Sunday's Orioles loss was an ordinary one in the context of the five months of baseball the team has played. It was replete with missed offensive opportunities after a starting pitcher put the team on the wrong path from roughly the moment the National Anthem ended.
But few have of those performances have come with a chance for a series sweep on a beautiful afternoon at Camden Yards. More often, the Orioles' woes have come on the road, where they've been among the league's most puzzling teams and where they'll play their next nine games with their season on the line.

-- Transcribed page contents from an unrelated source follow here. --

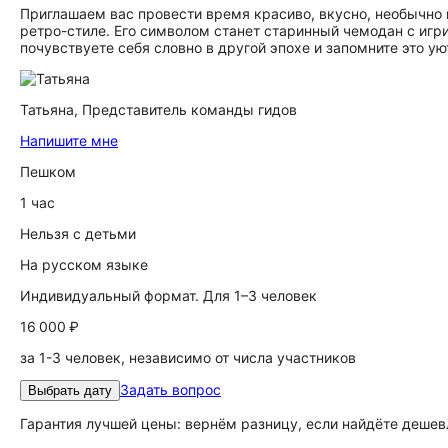
Приглашаем вас провести время красиво, вкусно, необычно 
ретро-стиле. Его символом станет старинный чемодан с игр
почувствуете себя словно в другой эпохе и запомните это у
Татьяна,
Представитель команды гидов
Напишите мне
Пешком
1 час
Нельзя с детьми
На русском языке
Индивидуальный формат. Для 1–3 человек
16 000 ₽
за 1-3 человек, независимо от числа участников
Задать вопрос
Выбрать дату
Гарантия лучшей цены: вернём разницу, если найдёте дешев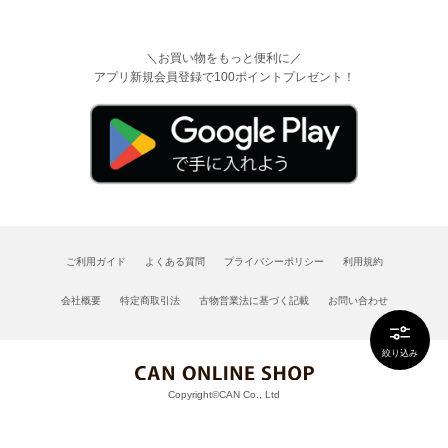
＼お買い物をもっと便利に／
アプリ新規会員登録で100ポイントプレゼント！
ご利用ガイド
よくある質問
プライバシーポリシー
利用規約
会社概要
特定商取引法
古物営業法に基づく記載
お問い合わせ
絞り込み
Copyright©CAN Co., Ltd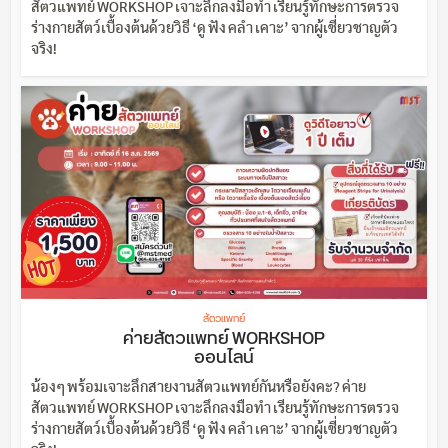
สัตวแพทย์ WORKSHOP เจาะลึกลงมือทำ เรียนรู้ทักษะการตรวจ
ร่างกายสัตว์เบื้องต้นด้วยวิธี ‘ดู ฟัง คลำ เคาะ’ จากผู้เชี่ยวชาญตัว
จริง!
สัตวแพทย์
ค่ายสัตวแพทย์ WORKSHOP
ออนไลน์
น้องๆ พร้อมเจาะลึกสายงานสัตวแพทย์กันหรือยังคะ? ค่าย
สัตวแพทย์ WORKSHOP เจาะลึกลงมือทำ เรียนรู้ทักษะการตรวจ
ร่างกายสัตว์เบื้องต้นด้วยวิธี ‘ดู ฟัง คลำ เคาะ’ จากผู้เชี่ยวชาญตัว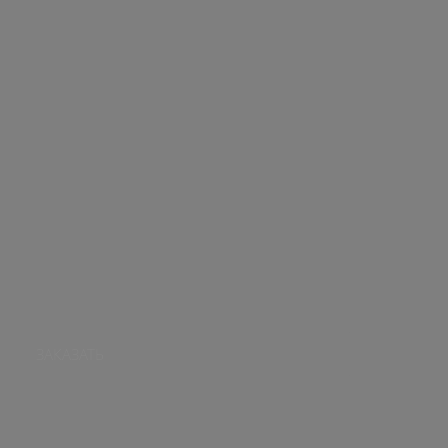
ЗАКАЗАТЬ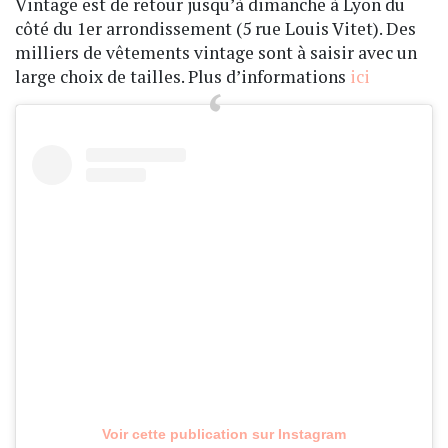
Vintage est de retour jusqu’à dimanche à Lyon du
côté du 1er arrondissement (5 rue Louis Vitet). Des
milliers de vêtements vintage sont à saisir avec un
large choix de tailles. Plus d’informations
ici
Voir cette publication sur Instagram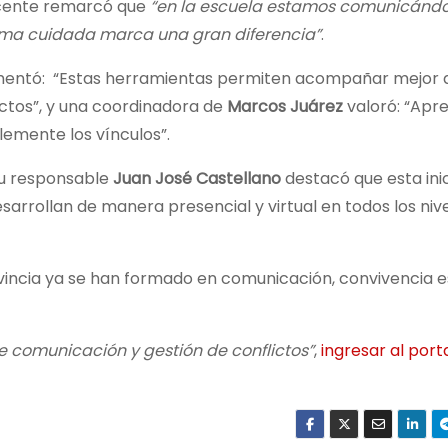
ocente remarcó que
“en la escuela estamos comunicánd
orma cuidada marca una gran diferencia”
.
omentó: “Estas herramientas permiten acompañar mejor a
ictos”, y una coordinadora de
Marcos Juárez
valoró: “Apr
emente los vínculos”.
su responsable
Juan José Castellano
destacó que esta inic
arrollan de manera presencial y virtual en todos los nive
vincia ya se han formado en comunicación, convivencia e
 comunicación y gestión de conflictos”
,
ingresar al porta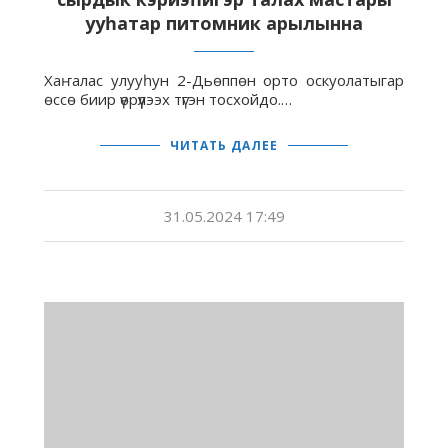
ууһатар питомник арылынна
Хаҥалас улууһун 2-Дьөппөн орто оскуолатыгар
өссө биир үөрүүлээх түгэн тосхойдо.…
ЧИТАТЬ ДАЛЕЕ
31.05.2024 17:49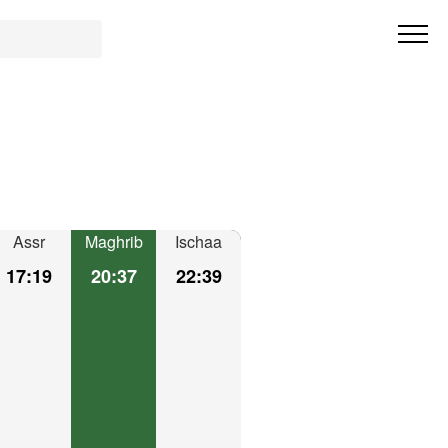
Assr
Maghrib
Ischaa
17:19
20:37
22:39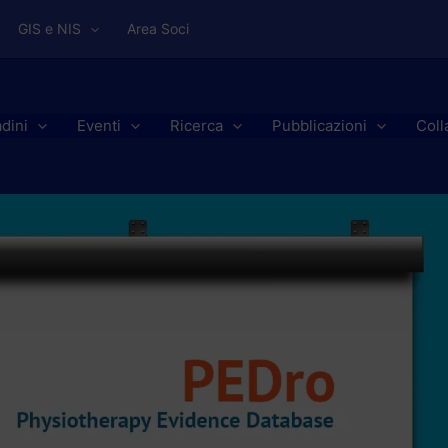
GIS e NIS
Area Soci
adini
Eventi
Ricerca
Pubblicazioni
Coll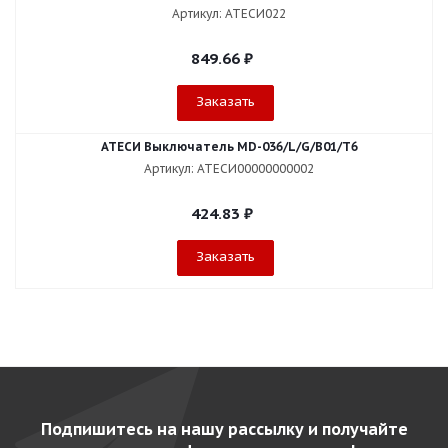
Артикул: АТЕСИ022
849.66
₽
Заказать
АТЕСИ Выключатель MD-036/L/G/В01/T6
Артикул: АТЕСИ00000000002
424.83
₽
Заказать
Подпишитесь на нашу рассылку и получайте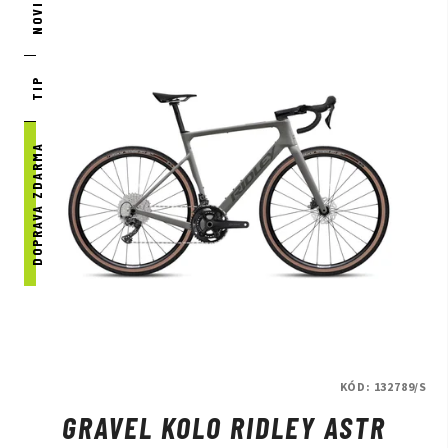
NOVINKA
TIP
DOPRAVA ZDARMA
KÓD:
132789/S
GRAVEL KOLO RIDLEY ASTR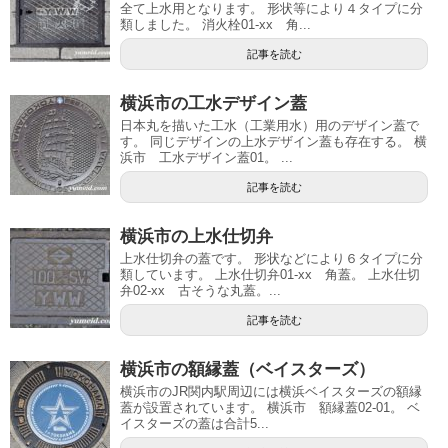
全て上水用となります。 形状等により４タイプに分
類しました。 消火栓01-xx 角...
記事を読む
横浜市の工水デザイン蓋
日本丸を描いた工水（工業用水）用のデザイン蓋で
す。 同じデザインの上水デザイン蓋も存在する。 横
浜市 工水デザイン蓋01。 ...
記事を読む
横浜市の上水仕切弁
上水仕切弁の蓋です。 形状などにより６タイプに分
類しています。 上水仕切弁01-xx 角蓋。 上水仕切
弁02-xx 古そうな丸蓋。...
記事を読む
横浜市の額縁蓋（ベイスターズ）
横浜市のJR関内駅周辺には横浜ベイスターズの額縁
蓋が設置されています。 横浜市 額縁蓋02-01。 ベ
イスターズの蓋は合計5...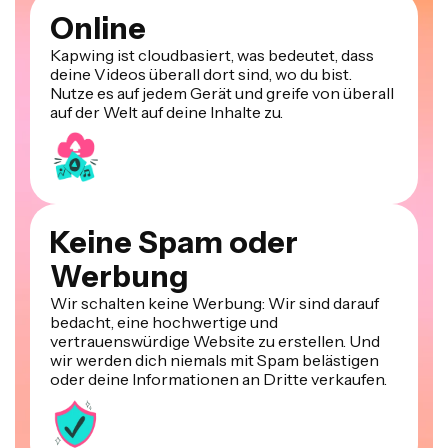
Online
Kapwing ist cloudbasiert, was bedeutet, dass
deine Videos überall dort sind, wo du bist.
Nutze es auf jedem Gerät und greife von überall
auf der Welt auf deine Inhalte zu.
Keine Spam oder
Werbung
Wir schalten keine Werbung: Wir sind darauf
bedacht, eine hochwertige und
vertrauenswürdige Website zu erstellen. Und
wir werden dich niemals mit Spam belästigen
oder deine Informationen an Dritte verkaufen.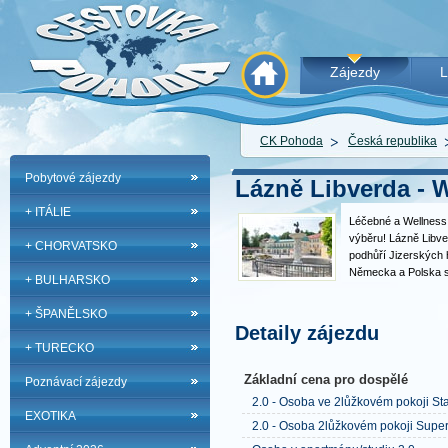
Zájezdy
L
CK Pohoda
Česká republika
Pobytové zájezdy
Lázně Libverda - W
+ ITÁLIE
Léčebné a Wellness 
výběru! Lázně Libve
+ CHORVATSKO
podhůří Jizerských 
Německa a Polska s
+ BULHARSKO
atmosférou. Lázně L
letech destinací vyh
+ ŠPANĚLSKO
skloubit léčebný či
Detaily zájezdu
+ TURECKO
Základní cena pro dospělé
Poznávací zájezdy
2.0 - Osoba ve 2lůžkovém pokoji St
EXOTIKA
2.0 - Osoba 2lůžkovém pokoji Super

Therein lies the problem. As the pennant chase ratchets up, a team with a 29-37 road record will once again pray for consistency after they boarded a plane in anticipation for 10 days away from home. The Orioles have just one winning road trip on this year —a two-game series in Minnesota.
In order to position themselves properly for their final homestand, the Orioles will have to break a road spell in the most basic fashion.
"Win games," manager Buck Showalter said. "It's real simple. We have to win games, regardless of how we get there. I don't care how it looks or how it happens, we need to have more runs than them after nine innings, or 10 or 11 or 12 or so on. It's a pretty simple equation right now, whether we're playing here or Tampa or Detroit or Boston,"
For 66 road games to date, it has not been that simple. Their road trips seem to be accentuate their worst qualities. They're down almost a half-run per game away from Camden Yards (4.89 per game in Baltimore, 4.45 on the road), and have an OPS 61 points higher at home (.801 to .740). On the pitching side, it's starker. Their home ERA is a flat 4.00. On the road, it's 4.93.
Complicating this upcoming road trip is the competition, a pair of playoff contenders in Detroit and Boston who share the Orioles' status as Wild Card teams if the regular season ended today. The immediate obstacle, though, is Tampa Bay.
The Rays have long been out of the hunt, but they're coming off a series win against the division-leading Toronto Blue Jays.
"There's never a time when they're not engaged in some form," Showalter said. "Tampa is in a spot, you can see how they're playing right now. Detroit's right there, and of course, Boston's there. That's why you do all the things that we do to be a part of this. To enjoy the competition, enjoy the fruits of their labor, our players' labor to get this chance."
There hasn't been much for the Orioles to enjoy on many recent road trips. Since the All-Star break, the highlight was taking two of three from the Giants to salvage a .500 trip in 10 early-August games in Chicago, Oakland, and San Francisco. That trip also included a disappointing three-game losing streak against the Athletics.
The only time the Orioles can claim a winning road trip this entire season was in May, when they swept a rain-shortened, two-game trip to Minnesota against a Twins team that has proven to be the league's worst.
Coming home with a winning road trip would mean the Orioles' 10-game homestand in mid-September will be a meaningful one. Then, if they're lucky enough to be in contention in the final week of the season, it's back on the road to Toronto and New York to try to clinch a playoff berth.
With upcoming series against Detroit and Boston, where each game is essentially worth two in the playoff standings, the pressure will be heightened.
"We need to win," left-hander Wade Miley said. "Every game on the road, we need to go out and play the game to win, and see where it takes us."
"One at a time," first baseman Chris Davis said. "That's got to be the mentality this of the year. You can't win them all at once, you got to go one at a time."